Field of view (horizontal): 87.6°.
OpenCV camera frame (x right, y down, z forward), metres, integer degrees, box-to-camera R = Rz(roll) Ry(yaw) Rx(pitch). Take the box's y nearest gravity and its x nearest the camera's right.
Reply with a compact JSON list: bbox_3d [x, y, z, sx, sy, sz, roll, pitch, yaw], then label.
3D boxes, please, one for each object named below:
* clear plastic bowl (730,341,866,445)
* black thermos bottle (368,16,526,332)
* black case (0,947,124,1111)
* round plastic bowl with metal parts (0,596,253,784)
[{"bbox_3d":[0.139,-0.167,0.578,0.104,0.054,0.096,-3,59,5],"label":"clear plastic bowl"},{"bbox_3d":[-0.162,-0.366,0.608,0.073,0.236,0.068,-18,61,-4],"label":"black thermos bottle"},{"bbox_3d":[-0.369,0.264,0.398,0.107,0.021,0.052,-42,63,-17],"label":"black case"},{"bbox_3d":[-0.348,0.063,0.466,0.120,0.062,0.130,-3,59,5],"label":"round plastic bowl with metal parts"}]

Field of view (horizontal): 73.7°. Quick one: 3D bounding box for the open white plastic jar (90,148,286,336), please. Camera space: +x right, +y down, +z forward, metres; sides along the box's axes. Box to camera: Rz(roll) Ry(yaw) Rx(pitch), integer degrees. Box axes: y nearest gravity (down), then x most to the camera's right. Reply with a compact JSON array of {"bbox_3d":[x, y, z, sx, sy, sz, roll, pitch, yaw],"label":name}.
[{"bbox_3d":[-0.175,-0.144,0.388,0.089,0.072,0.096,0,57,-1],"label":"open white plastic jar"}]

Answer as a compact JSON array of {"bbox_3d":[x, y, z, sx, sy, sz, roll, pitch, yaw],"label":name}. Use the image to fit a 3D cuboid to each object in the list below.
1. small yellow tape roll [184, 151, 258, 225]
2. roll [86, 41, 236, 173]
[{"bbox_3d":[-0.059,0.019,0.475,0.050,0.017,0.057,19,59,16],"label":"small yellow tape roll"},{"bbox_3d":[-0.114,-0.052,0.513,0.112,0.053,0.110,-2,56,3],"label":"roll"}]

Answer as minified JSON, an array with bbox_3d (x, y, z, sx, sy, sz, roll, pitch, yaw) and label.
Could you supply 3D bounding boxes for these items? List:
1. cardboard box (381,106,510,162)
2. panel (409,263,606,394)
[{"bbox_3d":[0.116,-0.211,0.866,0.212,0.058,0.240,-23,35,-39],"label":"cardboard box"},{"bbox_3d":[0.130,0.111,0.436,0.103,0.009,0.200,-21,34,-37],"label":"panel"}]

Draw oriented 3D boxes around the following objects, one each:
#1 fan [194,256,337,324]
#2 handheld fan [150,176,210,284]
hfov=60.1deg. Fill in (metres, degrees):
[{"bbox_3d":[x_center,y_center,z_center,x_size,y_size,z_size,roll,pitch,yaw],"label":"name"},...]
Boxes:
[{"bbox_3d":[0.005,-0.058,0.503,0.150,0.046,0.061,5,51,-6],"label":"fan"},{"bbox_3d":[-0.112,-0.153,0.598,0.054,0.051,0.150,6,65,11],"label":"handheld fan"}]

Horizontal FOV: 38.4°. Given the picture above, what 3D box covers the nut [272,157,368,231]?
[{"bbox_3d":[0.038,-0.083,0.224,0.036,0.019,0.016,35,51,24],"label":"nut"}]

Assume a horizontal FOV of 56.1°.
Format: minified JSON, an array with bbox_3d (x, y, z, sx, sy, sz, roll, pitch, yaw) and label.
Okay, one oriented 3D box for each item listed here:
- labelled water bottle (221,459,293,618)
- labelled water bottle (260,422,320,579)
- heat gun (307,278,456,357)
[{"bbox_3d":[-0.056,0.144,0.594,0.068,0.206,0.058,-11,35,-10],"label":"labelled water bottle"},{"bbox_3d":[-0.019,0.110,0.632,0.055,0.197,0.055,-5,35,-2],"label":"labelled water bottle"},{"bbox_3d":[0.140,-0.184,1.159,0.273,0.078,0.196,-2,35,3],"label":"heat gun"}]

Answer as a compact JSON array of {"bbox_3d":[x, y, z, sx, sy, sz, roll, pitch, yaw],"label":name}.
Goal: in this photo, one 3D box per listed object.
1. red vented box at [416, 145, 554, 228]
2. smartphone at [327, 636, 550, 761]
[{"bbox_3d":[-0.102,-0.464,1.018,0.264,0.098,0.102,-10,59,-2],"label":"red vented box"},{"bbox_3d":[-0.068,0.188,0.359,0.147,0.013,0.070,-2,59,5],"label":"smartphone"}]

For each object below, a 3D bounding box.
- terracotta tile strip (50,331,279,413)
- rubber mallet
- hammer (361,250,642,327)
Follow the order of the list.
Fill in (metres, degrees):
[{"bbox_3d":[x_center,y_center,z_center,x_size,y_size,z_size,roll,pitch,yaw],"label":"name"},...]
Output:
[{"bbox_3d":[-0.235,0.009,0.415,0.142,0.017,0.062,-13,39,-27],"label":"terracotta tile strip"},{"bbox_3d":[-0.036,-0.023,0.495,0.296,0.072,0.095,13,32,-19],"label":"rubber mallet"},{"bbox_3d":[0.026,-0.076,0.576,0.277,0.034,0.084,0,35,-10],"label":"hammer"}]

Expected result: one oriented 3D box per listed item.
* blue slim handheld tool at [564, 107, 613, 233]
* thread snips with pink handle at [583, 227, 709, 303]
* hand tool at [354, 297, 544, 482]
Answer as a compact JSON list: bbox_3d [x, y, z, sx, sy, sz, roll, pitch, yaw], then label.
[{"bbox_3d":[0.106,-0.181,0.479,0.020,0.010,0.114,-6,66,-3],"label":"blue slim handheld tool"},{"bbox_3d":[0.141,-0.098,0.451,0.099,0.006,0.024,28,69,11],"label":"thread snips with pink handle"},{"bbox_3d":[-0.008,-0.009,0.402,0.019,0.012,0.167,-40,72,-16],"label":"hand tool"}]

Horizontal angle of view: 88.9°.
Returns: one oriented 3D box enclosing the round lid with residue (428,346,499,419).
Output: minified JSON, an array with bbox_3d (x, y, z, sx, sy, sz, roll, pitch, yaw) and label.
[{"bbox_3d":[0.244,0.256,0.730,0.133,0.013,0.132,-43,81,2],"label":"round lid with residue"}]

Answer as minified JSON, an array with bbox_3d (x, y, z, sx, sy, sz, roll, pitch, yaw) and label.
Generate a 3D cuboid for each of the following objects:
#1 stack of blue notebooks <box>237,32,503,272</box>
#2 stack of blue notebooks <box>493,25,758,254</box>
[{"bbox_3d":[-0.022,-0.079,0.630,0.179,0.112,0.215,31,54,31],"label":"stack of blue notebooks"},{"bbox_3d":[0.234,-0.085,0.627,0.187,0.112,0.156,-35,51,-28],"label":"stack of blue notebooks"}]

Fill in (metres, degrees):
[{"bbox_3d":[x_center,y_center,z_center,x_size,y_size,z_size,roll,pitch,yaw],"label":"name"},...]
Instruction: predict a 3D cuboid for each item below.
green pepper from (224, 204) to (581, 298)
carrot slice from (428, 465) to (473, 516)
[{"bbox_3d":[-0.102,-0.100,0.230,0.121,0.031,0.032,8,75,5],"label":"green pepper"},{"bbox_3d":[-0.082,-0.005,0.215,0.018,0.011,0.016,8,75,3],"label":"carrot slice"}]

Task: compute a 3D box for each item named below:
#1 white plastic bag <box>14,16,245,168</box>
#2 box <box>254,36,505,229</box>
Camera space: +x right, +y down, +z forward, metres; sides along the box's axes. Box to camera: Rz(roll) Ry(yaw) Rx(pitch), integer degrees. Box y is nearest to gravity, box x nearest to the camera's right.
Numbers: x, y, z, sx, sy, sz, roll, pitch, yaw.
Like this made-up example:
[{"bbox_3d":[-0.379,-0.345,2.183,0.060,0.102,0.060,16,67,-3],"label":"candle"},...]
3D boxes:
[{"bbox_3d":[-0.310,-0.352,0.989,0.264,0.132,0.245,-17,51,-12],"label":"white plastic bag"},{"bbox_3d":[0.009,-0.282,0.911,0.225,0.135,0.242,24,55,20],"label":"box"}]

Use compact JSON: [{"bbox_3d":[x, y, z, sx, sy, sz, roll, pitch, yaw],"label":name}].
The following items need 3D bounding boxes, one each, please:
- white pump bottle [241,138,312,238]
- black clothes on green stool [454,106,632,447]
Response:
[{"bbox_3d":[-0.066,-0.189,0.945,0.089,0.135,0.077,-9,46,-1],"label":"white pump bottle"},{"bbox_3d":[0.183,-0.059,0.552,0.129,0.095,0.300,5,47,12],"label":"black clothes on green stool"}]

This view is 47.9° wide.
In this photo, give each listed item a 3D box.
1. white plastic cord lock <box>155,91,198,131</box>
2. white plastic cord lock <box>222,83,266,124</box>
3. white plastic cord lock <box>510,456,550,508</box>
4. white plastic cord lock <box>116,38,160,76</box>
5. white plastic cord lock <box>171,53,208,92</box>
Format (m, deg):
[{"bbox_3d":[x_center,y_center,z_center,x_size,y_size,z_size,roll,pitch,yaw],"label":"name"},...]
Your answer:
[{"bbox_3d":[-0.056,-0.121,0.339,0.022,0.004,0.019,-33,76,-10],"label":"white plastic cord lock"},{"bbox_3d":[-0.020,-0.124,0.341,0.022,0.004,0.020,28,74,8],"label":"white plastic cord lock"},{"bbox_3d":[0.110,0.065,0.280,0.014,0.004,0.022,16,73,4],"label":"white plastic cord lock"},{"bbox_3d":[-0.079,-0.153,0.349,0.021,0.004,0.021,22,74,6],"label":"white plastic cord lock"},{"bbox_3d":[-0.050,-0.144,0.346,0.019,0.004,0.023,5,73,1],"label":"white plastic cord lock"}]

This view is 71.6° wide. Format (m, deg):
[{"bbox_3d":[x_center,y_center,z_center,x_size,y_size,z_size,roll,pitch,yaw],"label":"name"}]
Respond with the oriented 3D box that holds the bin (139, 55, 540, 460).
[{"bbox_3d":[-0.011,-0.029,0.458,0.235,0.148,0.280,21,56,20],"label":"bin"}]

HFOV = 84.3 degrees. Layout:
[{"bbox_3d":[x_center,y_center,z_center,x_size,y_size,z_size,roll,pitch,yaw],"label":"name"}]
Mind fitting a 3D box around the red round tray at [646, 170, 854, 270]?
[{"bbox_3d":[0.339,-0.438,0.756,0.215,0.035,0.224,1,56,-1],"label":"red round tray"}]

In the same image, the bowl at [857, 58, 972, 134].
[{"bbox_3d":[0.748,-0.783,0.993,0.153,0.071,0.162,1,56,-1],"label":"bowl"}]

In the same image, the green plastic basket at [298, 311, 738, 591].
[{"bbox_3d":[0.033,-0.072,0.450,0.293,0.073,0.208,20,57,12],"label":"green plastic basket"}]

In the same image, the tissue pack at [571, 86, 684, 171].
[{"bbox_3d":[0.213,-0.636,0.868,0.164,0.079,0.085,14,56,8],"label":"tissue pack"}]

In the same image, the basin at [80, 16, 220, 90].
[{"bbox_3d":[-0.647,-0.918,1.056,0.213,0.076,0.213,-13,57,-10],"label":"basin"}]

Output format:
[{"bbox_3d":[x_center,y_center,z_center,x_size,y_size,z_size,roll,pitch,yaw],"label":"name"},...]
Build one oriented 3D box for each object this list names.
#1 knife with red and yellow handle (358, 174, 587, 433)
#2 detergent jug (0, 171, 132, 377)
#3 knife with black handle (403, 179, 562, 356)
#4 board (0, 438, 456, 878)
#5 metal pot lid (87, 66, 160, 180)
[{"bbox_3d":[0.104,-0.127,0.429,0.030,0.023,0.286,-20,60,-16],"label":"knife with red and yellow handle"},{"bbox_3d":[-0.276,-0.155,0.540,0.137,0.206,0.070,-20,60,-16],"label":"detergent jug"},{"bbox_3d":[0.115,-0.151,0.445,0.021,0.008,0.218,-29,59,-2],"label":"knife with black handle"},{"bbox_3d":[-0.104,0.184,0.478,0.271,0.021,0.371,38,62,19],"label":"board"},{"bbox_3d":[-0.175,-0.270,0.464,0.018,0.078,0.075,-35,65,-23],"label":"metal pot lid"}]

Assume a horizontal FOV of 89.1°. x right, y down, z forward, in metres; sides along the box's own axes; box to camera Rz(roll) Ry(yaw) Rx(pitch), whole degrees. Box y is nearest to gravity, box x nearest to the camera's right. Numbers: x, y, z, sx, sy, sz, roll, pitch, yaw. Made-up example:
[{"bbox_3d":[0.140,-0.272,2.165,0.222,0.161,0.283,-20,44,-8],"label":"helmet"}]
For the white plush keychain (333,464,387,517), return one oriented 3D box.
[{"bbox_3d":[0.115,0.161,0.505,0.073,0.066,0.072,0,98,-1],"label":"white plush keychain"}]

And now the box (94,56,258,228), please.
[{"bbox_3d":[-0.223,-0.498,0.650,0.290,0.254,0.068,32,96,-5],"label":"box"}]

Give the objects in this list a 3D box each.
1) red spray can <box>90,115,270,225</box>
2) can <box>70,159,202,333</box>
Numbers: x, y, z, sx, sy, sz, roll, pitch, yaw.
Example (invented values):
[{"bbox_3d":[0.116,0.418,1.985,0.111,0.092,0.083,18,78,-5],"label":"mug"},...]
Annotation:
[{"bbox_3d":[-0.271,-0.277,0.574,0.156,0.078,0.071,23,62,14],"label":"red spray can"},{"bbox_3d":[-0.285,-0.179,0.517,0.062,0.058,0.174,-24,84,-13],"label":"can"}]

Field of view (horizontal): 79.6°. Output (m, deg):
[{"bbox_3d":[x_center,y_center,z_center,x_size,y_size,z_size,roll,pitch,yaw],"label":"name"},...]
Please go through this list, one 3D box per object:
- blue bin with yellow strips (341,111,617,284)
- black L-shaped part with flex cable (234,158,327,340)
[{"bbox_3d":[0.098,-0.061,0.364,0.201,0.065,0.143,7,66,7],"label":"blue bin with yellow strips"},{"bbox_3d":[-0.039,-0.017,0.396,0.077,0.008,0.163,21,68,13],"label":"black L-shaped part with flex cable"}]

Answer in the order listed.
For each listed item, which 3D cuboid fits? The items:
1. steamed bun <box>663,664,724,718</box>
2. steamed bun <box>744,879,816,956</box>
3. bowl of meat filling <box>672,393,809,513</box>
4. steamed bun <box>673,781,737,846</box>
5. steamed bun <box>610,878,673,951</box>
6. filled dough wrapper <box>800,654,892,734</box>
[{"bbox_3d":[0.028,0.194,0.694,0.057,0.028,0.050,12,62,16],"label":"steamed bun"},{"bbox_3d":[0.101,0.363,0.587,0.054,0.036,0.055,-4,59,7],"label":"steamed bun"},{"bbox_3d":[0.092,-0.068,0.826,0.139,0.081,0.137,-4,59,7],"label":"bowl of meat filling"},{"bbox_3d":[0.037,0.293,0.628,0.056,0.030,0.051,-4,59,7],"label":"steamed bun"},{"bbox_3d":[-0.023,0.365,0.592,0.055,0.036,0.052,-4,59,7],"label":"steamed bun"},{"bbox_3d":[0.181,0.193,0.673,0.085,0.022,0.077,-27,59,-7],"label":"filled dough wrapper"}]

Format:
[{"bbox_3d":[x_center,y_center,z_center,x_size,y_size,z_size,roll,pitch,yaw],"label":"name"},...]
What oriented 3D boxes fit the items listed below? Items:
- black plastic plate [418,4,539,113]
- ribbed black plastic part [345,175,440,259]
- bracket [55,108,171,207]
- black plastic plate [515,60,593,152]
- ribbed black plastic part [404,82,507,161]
**********
» Exercise objective
Scan the records above for the lines holding "- rubber mallet" and "297, 544, 482]". Transcribe those two and every line between them word for word, and no others.

» Expected answer
- rubber mallet
- hammer (361,250,642,327)
Follow the order of the list.
Fill in (metres, degrees):
[{"bbox_3d":[x_center,y_center,z_center,x_size,y_size,z_size,roll,pitch,yaw],"label":"name"},...]
Output:
[{"bbox_3d":[-0.235,0.009,0.415,0.142,0.017,0.062,-13,39,-27],"label":"terracotta tile strip"},{"bbox_3d":[-0.036,-0.023,0.495,0.296,0.072,0.095,13,32,-19],"label":"rubber mallet"},{"bbox_3d":[0.026,-0.076,0.576,0.277,0.034,0.084,0,35,-10],"label":"hammer"}]

Expected result: one oriented 3D box per listed item.
* blue slim handheld tool at [564, 107, 613, 233]
* thread snips with pink handle at [583, 227, 709, 303]
* hand tool at [354, 297, 544, 482]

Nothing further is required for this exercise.